After a brutal May, where U.S. stocks lost more than 6% amidst trade war concerns about China and more recently Mexico, the stock market has rallied back fiercely, regaining much of its lost ground.

Much of the recovery seems to be linked to expectations that the Federal Reserve will cut rates accordingly, if the market needs salvaging. But the question of whether this is a short-lived oversold bounce, or something more sustainable is on many investors’ minds.

Mike Santoli discussed whether or not this rally has any legs on CNBC Tuesday, explaining that at least for the now the market recovery appears promising.

“The tone of this comeback is somewhat encouraging, at least to keep a lot of the stock market at these levels. We had a 6.5% decline from the very beginning of May down through very early June, and then we’ve had this comeback,” Santoli explained.

The next big test for the stock market will be whether the major indexes can break through all-time highs, just a short distance away. The market has been battling with the 2900 level on the S&P for the last couple of sessions, and Santoli discussed which stocks seem to be holding up the best, and which ones are flagging.

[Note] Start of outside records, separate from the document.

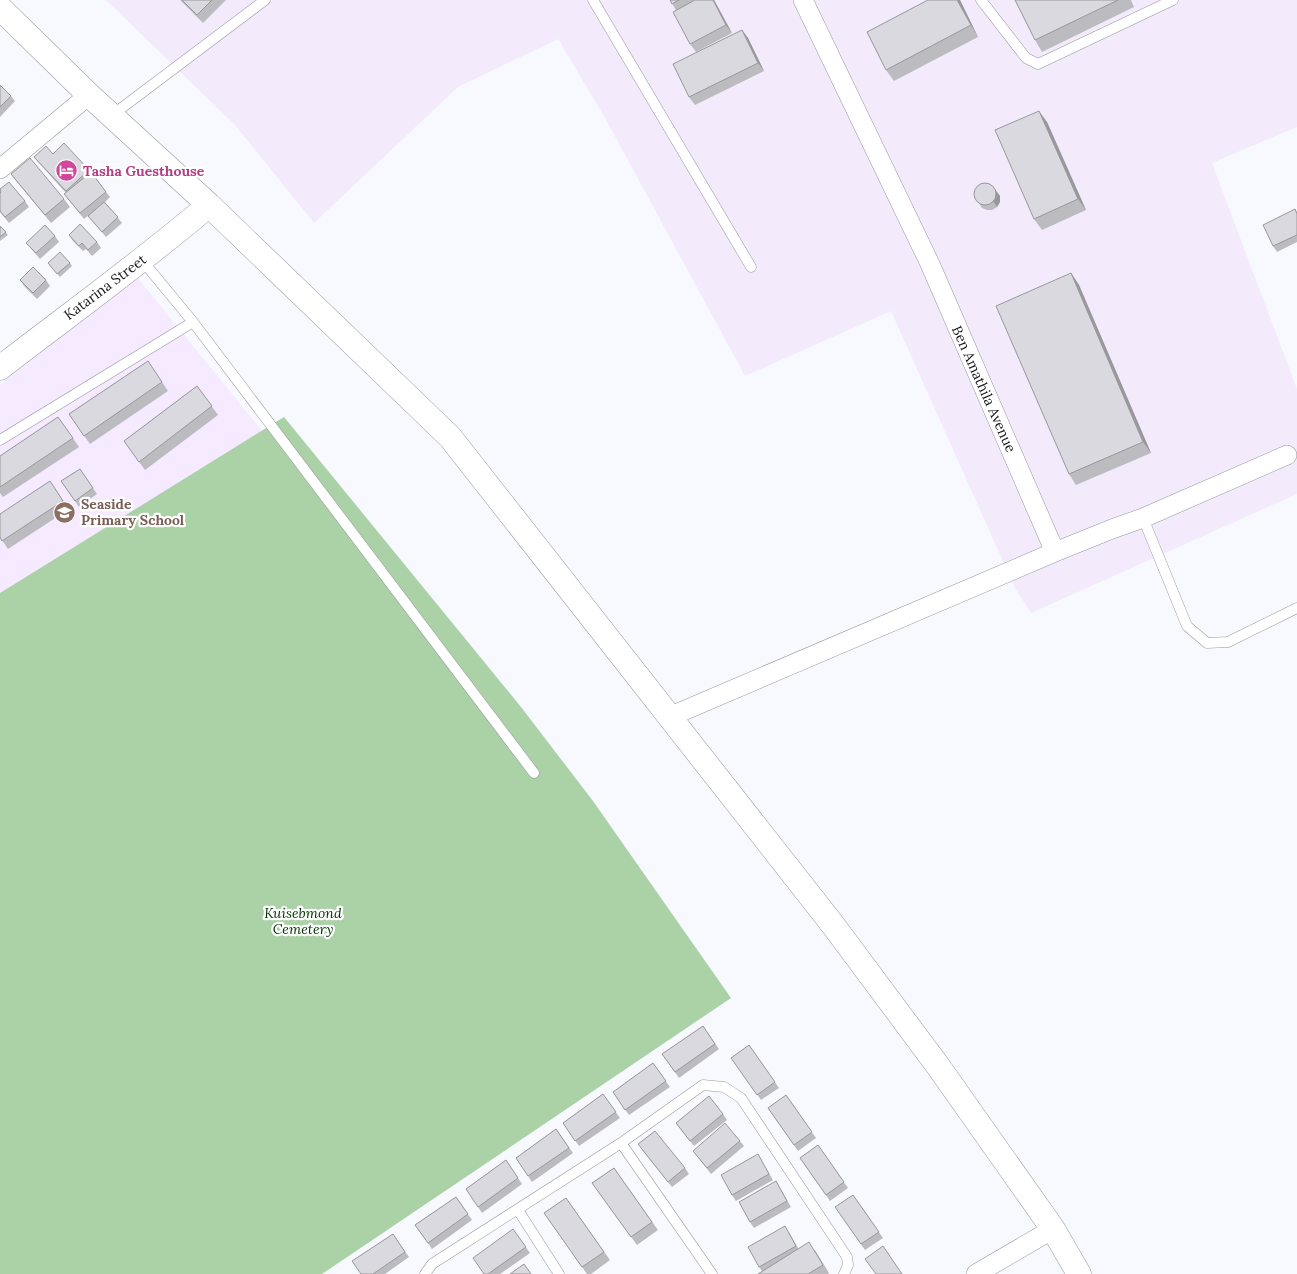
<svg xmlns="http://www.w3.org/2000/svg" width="1297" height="1274" font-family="Lora,serif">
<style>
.industrial{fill:#f3ebfc}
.education{fill:#f5eaff}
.green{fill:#abd1a7}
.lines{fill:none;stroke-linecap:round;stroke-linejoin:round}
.service-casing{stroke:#98979e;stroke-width:11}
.minor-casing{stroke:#98979e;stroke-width:20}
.tertiary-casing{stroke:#98979e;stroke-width:25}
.service{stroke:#fff;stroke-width:10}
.minor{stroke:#fff;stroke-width:19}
.tertiary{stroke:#fff;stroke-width:24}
.wall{fill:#bbbbc0}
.shaded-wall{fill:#98989c}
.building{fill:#d9d9df;stroke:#98989c}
.labels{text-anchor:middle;stroke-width:4.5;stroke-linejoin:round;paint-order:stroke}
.hotel-label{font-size:14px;font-weight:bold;fill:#b23c85;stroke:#fff;text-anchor:start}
.street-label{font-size:14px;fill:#151517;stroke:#fff}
.education-label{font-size:14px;font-weight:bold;fill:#785e54;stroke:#fff;text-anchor:start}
.park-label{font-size:14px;font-style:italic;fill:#003400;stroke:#fff}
</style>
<rect width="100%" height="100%" fill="#f8f8ff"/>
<path class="industrial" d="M106 0H1297V127L1212 163 1297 389V494L1031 613 1015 588 891 311 745 376 604 116 558 39 458 87 314 223 235 125Z"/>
<path class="education" d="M137 277 262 431 0 593V385Z"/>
<path class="green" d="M284 417 521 707 593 801 731 998 322 1274H0V593Z"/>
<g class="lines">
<defs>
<path id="service" d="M593 0 751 267
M981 0 1026 58 1038 64 1173 0
M111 116 265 0
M141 259 193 322 534 773
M0 440 193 322
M1143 518 1187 626 1207 643 1228 642 1297 608
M621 1143 712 1274
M518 1210 559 1274
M425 1274 432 1264 621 1143 703 1085 724 1087 741 1098 847 1257 848 1265 844 1274"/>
<path id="minor" d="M803 0 930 264 1055 552 1112 529 1143 518 1287 455
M0 169 89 95
M669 717 1055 552
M976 1274 1053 1229"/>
<path id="tertiary" d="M0 8 89 95 209 205 450 437 833 925 938 1066 1053 1229 1079 1274
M0 368C70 314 142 262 209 205"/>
</defs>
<use href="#service" class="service-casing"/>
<use href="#minor" class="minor-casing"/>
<use href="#tertiary" class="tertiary-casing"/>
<use href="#service" class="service"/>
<use href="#minor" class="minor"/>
<use href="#tertiary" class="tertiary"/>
</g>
<path class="wall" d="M180 0H226L203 23Z
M670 0H714L732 33 696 52 690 44 676 10Z
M960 0 978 37 894 81 886 70Z
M1015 0H1131L1134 7 1042 52 1035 40Z
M742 30 748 38 764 71 695 105 689 97Z
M0 85 11 96 15 101 0 117Z
M1047 122 1086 210 1042 230 1034 219Z
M53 154 89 170 110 197 105 202 122 223 106 237 88 216 96 209 84 219 64 194 66 193 38 162 34 157Z
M11 174 64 199 70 207 51 223 17 182Z
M993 186 1000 196V202L997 207 992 210H987L982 208 975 197Z
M0 193 25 201 29 207 9 223 0 212Z
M1295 209 1297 212V242L1277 252 1273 246Z
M0 226 8 235 0 241Z
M69 235 97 242 101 248 92 256 86 249 83 251 73 241Z
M55 236 59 242 40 259 26 243Z
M48 263H70L72 266 60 277Z
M1071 273 1079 285 1151 453 1076 485 1069 474Z
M20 280H46L50 286 37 299 24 286Z
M148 361 168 391 90 444 69 414Z
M197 386 218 415 145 470 124 441Z
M58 417 79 447 3 497 0 493V456Z
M80 469 97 494 79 507 61 481Z
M50 481 69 509 8 549 0 537Z
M703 1026 719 1049 679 1078 662 1054Z
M749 1045 779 1088 761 1100 731 1058Z
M653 1063 670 1087 629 1115 613 1092Z
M603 1094 620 1118 579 1146 563 1123Z
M786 1095 816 1138 798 1151 768 1108Z
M723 1114 727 1120 694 1146 676 1123Z
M556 1129 573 1153 532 1182 516 1158Z
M740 1141 744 1146 711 1174 693 1151Z
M818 1145 848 1188 830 1201 800 1158Z
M642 1150 685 1168 689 1174 672 1187Z
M758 1154 773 1180 736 1201 732 1195Z
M506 1160 522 1184 482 1213 466 1189Z
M614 1168 658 1230 637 1245 592 1183Z
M776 1181 791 1207 754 1228 750 1222Z
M853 1195 883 1238 865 1250 835 1207Z
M456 1197 472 1220 432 1249 415 1225Z
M566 1198 610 1260 591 1274H587L544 1213Z
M513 1229 530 1253 500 1274H484Z
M789 1232 798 1248 815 1250 829 1273 828 1274H758L762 1271 759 1267Z
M393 1234 409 1257 385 1274H361Z"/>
<path class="shaded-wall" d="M713 0H714L732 33 726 25Z
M957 0H960L978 37 971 25Z
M742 30 748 38 764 71 758 63Z
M1039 111 1047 122 1086 210 1078 199Z
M996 191 1000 196V202L997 207 993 201Z
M1071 273 1079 285 1151 453 1143 442Z"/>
<path class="building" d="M182 0H212L197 15Z
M670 0H679L672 4Z
M695 0H713L726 25 690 44 673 12Z
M928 0H957L971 25 886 70 867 32Z
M1015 0H1118L1035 40Z
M742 30 758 63 689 97 673 64Z
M0 85 11 96 0 107Z
M1039 111 1078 199 1034 219 995 130Z
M64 143 89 170 66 191 34 157 46 146 53 154Z
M30 158 64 199 45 215 11 174Z
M91 172 106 192 80 213 64 194Z
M9 182 25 201 5 217 0 211V193L1 192 0 189Z
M974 194a11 11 0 1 1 22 0a11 11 0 1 1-22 0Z
M104 202 118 217 102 232 88 216Z
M1295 209 1297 214V235L1273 246 1263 225Z
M80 224 97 242 88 250 82 243 79 246 69 235Z
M45 225 55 236 36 253 26 243Z
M0 226 6 232 0 237Z
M60 252 70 263 57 274 48 263Z
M33 267 46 280 33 293 20 280Z
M1071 273 1143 442 1069 474 996 306Z
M148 361 162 382 84 436 69 414Z
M197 386 212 406 139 462 124 441Z
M58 417 73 438 0 487V456Z
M80 469 93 488 75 501 61 481Z
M50 481 63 501 2 541 0 537V514Z
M703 1026 715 1044 675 1072 662 1054Z
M749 1045 775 1082 757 1095 731 1058Z
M653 1063 666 1081 625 1110 613 1092Z
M603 1094 616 1112 575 1141 563 1123Z
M786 1095 812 1132 794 1145 768 1108Z
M709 1096 723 1114 690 1141 676 1123Z
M725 1123 740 1141 707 1168 693 1151Z
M556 1129 569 1148 528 1176 516 1158Z
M655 1131 685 1168 668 1182 638 1144Z
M818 1145 844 1182 826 1195 800 1158Z
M758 1154 769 1174 732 1195 721 1175Z
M506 1160 518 1178 478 1207 466 1189Z
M614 1168 652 1222 631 1237 592 1183Z
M776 1181 787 1201 750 1222 739 1202Z
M853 1195 879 1232 861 1244 835 1207Z
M456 1197 468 1214 428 1243 415 1225Z
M566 1198 604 1252 582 1267 544 1213Z
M785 1226 796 1246 759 1267 748 1247Z
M513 1229 526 1247 488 1274H484L473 1258Z
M393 1234 405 1252 373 1274H361L352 1261Z
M809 1242 823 1265 808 1274H758Z
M883 1246 902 1274H876L865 1259Z
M524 1264 531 1274H510Z"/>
<defs>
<symbol id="hotel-disc" viewBox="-11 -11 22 22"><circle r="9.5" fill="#d1479c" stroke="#fff"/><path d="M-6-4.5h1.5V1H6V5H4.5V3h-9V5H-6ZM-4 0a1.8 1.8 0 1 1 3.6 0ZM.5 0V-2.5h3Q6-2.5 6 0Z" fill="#fff"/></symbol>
<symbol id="school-disc" viewBox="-11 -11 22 22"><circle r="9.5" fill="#8d6e63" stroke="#fff"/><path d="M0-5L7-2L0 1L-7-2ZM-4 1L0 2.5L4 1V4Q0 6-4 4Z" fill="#fff"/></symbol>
</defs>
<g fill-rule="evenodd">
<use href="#hotel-disc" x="54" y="158" width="25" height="25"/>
<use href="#school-disc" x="52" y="500" width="25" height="25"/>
</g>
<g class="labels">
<g class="hotel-label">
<text x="83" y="176">Tasha Guesthouse</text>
</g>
<g class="street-label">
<text transform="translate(105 287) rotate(-37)" y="5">Katarina Street</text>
<text transform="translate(984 389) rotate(66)" y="5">Ben Amathila Avenue</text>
</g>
<g class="education-label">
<text x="81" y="509">Seaside<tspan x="81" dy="16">Primary School</tspan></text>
</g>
<g class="park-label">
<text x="303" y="918">Kuisebmond<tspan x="303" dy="16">Cemetery</tspan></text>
</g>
</g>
</svg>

When comparing the S&P 500 with defensive and more aggressive stocks using a trio of ETFs, namely, SPDR S&P 500 ETF (SPY), Invesco S&P 500 Low Volatility ETF (SPLV)and Invesco S&P 500 High Beta ETF (SPHB).

Santoli explains: “Basically the last 6 days that we’ve had this comeback, and of course we’ve had the reverse is gonna be the effect we have. Finally in especially the last 2 days we’ve had the more aggressive stocks, the high beta stocks leading the way, and that’s I guess to be expected. You had semiconductors; you had the transports yesterday that were doing their part. The question is, can the aggressive stuff, can the more cyclical ones carry the weight as treasury yields rise, that maybe you’re gonna have to offset those defensive stocks pulling back a little bit…the S&P high beta stocks up 7% and obviously you’re having some underperformance in the defensive stocks as the overall index keeps bumping up against that 2900 level.”

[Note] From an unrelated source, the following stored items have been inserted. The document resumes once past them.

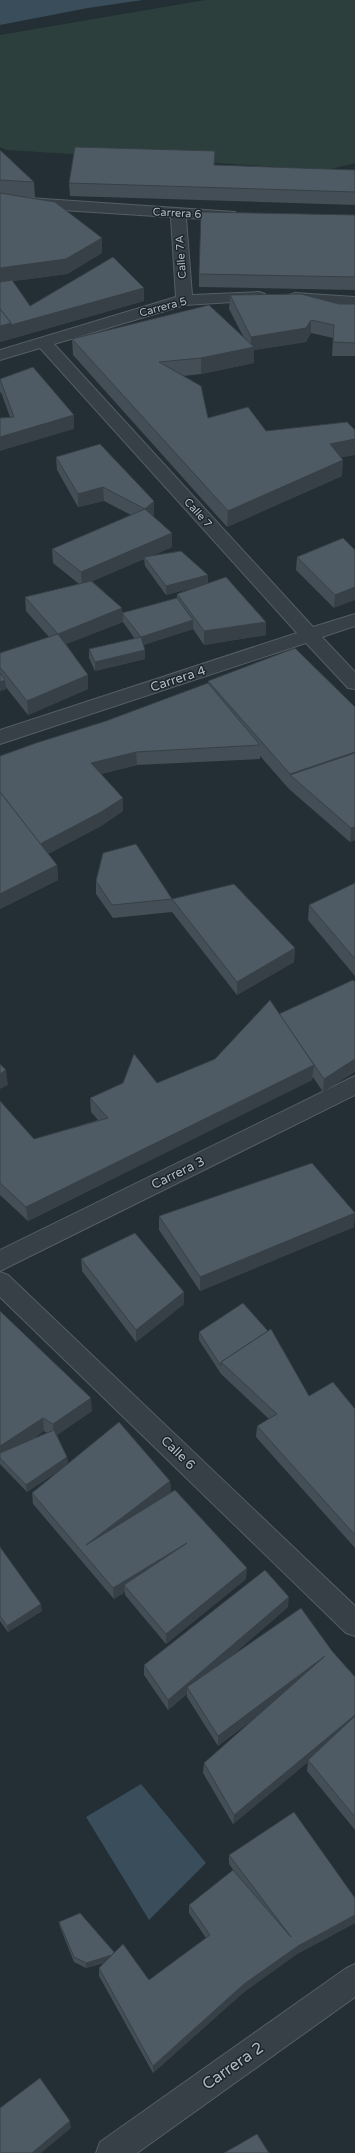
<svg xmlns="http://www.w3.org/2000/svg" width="355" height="2153" viewBox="0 0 355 2153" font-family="'Varela Round',sans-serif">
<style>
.green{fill:#2c3f3c}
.water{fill:#394d5a}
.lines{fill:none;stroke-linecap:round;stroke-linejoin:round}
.minor-casing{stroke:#545e64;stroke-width:2}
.minor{fill:#374046;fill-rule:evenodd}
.wall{fill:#444e56;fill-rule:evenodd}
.shaded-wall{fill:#374046}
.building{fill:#4f5b64;stroke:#374046}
.labels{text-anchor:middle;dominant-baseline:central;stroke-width:3;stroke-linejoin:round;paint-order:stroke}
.far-street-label{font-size:11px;fill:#b1bbc2;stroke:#1c242b}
.street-label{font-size:13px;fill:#b1bbc2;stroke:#1c242b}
.near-street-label{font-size:16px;fill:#b1bbc2;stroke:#1c242b}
</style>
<rect width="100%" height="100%" fill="#232e35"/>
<polygon class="green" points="205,0 355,0 355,163 327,170 6,150 0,147 0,35"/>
<g class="water">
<polygon points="0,0 143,0 88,8 0,25"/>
<polygon points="141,1784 206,1863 149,1920 86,1817"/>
</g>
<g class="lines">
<defs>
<g id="minor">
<polygon points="0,196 235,212 238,215 235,218 230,220 186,218 192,295 259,292 265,294 267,297 265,300 185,305 54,344 313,627 355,614 355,626 322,637 355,672 355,689 348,688 306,643 0,744 0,730 297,633 40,348 0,360 0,350 176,297 171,217 0,206"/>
<polygon points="295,293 355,297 355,307 289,301 287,298 289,295"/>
<polygon points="355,1076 355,1095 0,1271 0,1250"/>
<polygon points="0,1272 8,1275 355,1606 355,1636 346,1633 0,1297"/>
<polygon points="355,1964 355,1997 137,2153 96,2153 100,2142 345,1969"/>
</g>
</defs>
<use href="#minor" class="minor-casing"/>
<use href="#minor" class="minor"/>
</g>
<g class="wall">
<polygon points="0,150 34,182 35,197 20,197 102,253 67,274 13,281 30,306 144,301 0,342"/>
<polygon points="215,165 355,170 355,205 70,196 69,183"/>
<polygon points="355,215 355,290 199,287 199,274"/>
<polygon points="230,295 339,304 355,304 355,356 332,356 333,338 311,333 306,342 254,350 254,363 201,374 183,376 208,418 266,431 342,458 342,476 227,527 73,355 72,339 244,338 229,309"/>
<polygon points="0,379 74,415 74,429 10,417 1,392 0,393"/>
<polygon points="56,457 154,501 154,515 153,516 172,547 152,556 208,575 208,583 266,622 266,635 204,645 193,629 143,645 145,659 95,671 89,658 89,649 135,639 123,622 122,613 177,598 177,594 195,587 166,595 145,566 144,559 92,581 122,608 123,622 66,644 88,675 88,689 28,715 5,686 6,689 0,691 0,653 49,637 26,611 25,597 79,584 53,563 52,549 131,515 104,501 78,507 57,470"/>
<polygon points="343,538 334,608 296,570 297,557"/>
<polygon points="208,681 355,707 355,840 350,842 289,789 260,756 260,759 137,765 101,774 123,811 101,826 48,854 57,865 58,880 0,909 106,721 208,683"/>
<polygon points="96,881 172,899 172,912 113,918 96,894"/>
<polygon points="355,883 355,976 308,920 309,905"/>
<polygon points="172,899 295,948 294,962 237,995 172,912"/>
<polygon points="353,980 323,1092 313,1077 312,1080 28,1221 0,1195 0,1101 34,1139 98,1120 91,1112 90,1098 157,1083 215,1059 279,1014"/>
<polygon points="159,1216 354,1227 200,1291 159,1230"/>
<polygon points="81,1259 184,1304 136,1342 82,1271"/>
<path d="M0 1311 92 1411 57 1435 67 1457 68 1464 170 1481 171 1492 167 1494 246 1579 166 1644 125 1595V1592L114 1599 33 1504 32 1493 60 1470 27 1492 0 1464ZM44 1431 47 1433 34 1438Z"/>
<polygon points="199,1332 309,1396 355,1409 355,1548 256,1437 257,1426 269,1419 221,1374 199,1340"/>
<polygon points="0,1547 42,1611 8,1632 0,1621"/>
<polygon points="288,1607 228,1659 332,1651 355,1677 355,1830 307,1771 308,1762 233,1824 203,1773 204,1763 256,1717 218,1746 187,1697 187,1694 168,1710 144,1675 144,1665"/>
<polygon points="229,1855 355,1898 355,1923 297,1954 244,1992 153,2073 99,1976 99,1968 104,1963 86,1968 74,1962 60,1927 59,1922 114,1952 149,1980 206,1938 189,1913 189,1905 234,1871 229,1864"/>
</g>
<g class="shaded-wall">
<polygon points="102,238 102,253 67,274 0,283 0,268"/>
<polygon points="144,288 144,301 0,342 0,326"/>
<polygon points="311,320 311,333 306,342 254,350 254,363 201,374 201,358 251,348 251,337"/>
<polygon points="74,415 74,429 0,451 0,437"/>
<polygon points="355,439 355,455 329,460 330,444"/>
<polygon points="343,460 342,476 227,527 228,511"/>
<polygon points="103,487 104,501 78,507 78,494"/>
<polygon points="154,501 154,515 145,523 145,509"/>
<polygon points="172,533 172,547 146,559 144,557 144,559 82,586 81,572"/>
<polygon points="208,575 208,584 166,595 166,586"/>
<polygon points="355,587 355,600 334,608 335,595"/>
<polygon points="122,608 123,622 59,647 58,634"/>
<polygon points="193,620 193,629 141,646 141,637"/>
<polygon points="266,622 266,635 204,645 204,631"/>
<polygon points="145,650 145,659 95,671 95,662"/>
<polygon points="88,675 88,689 28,715 27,701"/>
<polygon points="5,680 6,689 0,691 0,682"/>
<polygon points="136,752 137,765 92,776 91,763"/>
<polygon points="355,752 355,766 290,775 290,774"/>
<polygon points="123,798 123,811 101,826 40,858 39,844"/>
<polygon points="355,827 355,840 350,842 351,828"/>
<polygon points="57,865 58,880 0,909 0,894"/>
<polygon points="295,948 294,962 237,995 237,982"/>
<polygon points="355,1059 355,1072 323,1092 324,1079"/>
<polygon points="314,1065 312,1080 28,1221 26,1207"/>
<polygon points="6,1070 8,1085 0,1089 0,1074"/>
<polygon points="355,1213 354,1227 200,1291 200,1277"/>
<polygon points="184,1292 184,1304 136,1342 136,1330"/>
<polygon points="91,1398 92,1411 54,1437 53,1424"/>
<polygon points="43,1418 44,1431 1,1459 0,1458 0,1446"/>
<polygon points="67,1457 68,1465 27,1492 26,1485"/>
<polygon points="170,1481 171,1492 87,1556 86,1545"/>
<polygon points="187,1543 124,1585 125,1592 114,1599 113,1588"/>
<polygon points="247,1568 246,1579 166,1644 166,1634"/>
<polygon points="289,1597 288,1607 190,1692 187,1687 187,1694 168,1710 168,1700"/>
<polygon points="41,1604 42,1611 8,1632 7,1626"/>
<polygon points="325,1656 324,1666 218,1746 218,1736"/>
<polygon points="355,1715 355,1723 308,1760 308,1762 233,1824 234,1815"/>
<polygon points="355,1915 355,1923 297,1954 244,1992 153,2073 153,2066 244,1984 298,1946"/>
<polygon points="116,1954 116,1959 86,1968 86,1963"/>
<polygon points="70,2121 71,2128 41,2153 32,2153"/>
</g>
<g class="building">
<polygon points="75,147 215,151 214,165 355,170 355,192 69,183"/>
<polygon points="0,150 34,182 0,180"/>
<polygon points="0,193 55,202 102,238 66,259 0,268"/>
<polygon points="201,212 355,215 355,277 199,274"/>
<polygon points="113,257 144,288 11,325 11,323 0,309 0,282 12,280 30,306"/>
<polygon points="301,294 339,304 355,304 355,343 333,342 334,325 311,320 306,328 251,337 230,295"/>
<polygon points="209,305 254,347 201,358 159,362 201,386 208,418 248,407 266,431 347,422 355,430 355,439 330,444 343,460 228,511 72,339"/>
<polygon points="0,309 11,323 0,326"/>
<polygon points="33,367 74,415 0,437 0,418 14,417 0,379"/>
<polygon points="100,444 154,501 145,509 103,487 78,494 56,457"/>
<polygon points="145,509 172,533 81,572 52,549"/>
<polygon points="343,538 355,550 355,587 335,595 297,557"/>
<polygon points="181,551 208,575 166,586 144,557"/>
<polygon points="226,577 266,622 204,631 177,594"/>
<polygon points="91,581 122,608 58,634 88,675 27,701 0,667 0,653 58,634 25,597"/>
<polygon points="177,598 193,620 141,637 122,613"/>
<polygon points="141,637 145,650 95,662 89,649"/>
<polygon points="295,648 355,707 355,752 290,774 208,681"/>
<polygon points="0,673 5,680 0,682"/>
<polygon points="208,683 260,745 136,752 91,763 123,798 101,812 40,844 0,792 0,756 36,743 106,721"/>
<polygon points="355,753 355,827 351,828 290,775"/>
<polygon points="0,792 57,865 0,894"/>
<polygon points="136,844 172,899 112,905 96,881 103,853"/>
<polygon points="355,883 355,959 309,905"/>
<polygon points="234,884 295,948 237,982 172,899"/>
<polygon points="353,980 355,982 355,1059 324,1079 279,1014"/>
<polygon points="270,1000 314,1065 26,1207 0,1183 0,1101 34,1139 108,1118 90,1098 123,1083 134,1054 157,1083 215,1059"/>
<polygon points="0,1064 6,1070 0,1074"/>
<polygon points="312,1163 355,1213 200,1277 159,1216"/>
<polygon points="135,1233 184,1292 136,1330 81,1259"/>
<polygon points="243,1303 268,1331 221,1362 221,1366 199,1332"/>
<polygon points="0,1311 91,1398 53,1424 43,1418 0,1446"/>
<polygon points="271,1329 309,1396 333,1382 355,1409 355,1535 257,1426 277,1414 221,1362"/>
<polygon points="119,1422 170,1481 86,1545 175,1490 247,1568 166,1634 124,1585 187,1543 113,1588 32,1493"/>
<polygon points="54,1430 67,1457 26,1485 0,1458 0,1453"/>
<polygon points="0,1547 41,1604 7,1626 0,1616"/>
<polygon points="265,1570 289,1597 168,1700 144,1665"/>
<polygon points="301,1608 332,1651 355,1677 355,1715 234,1815 204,1763 325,1656 218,1736 187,1687"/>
<polygon points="355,1716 355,1817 308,1760"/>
<polygon points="294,1812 355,1898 355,1915 298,1946 244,1984 153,2066 99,1968 123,1944 149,1980 210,1935 189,1905 233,1870 291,1937 229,1855"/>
<polygon points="80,1913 114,1952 112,1955 86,1963 74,1957 59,1922"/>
<polygon points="40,2078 70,2121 32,2153 0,2153 0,2108"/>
<polygon points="257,2134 269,2153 224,2153"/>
</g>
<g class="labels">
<g class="far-street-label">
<text transform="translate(177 213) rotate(3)">Carrera 6</text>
<text transform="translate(181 257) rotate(-94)">Calle 7A</text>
<text transform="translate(163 307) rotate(-15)">Carrera 5</text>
<text transform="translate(198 513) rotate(48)">Calle 7</text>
</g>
<g class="street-label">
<text transform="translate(178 679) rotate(-18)">Carrera 4</text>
<text transform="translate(178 1173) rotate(-26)">Carrera 3</text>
<text transform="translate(178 1453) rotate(44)">Calle 6</text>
</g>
<g class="near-street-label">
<text transform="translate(233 2066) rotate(-35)">Carrera 2</text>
</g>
</g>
</svg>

Finally, there has been much discussion and deliberation about whether the Fed may cut rates and how it could possibly save the market. Santoli weighed in on how bond rate cuts affect stock prices, commenting, “I think there’s room for yields to keep moving higher before it pinches anything. But I would point out: the 2 year note is at a high for June. Are we gonna talk about maybe the market got too aggressive about pricing in rate cuts?”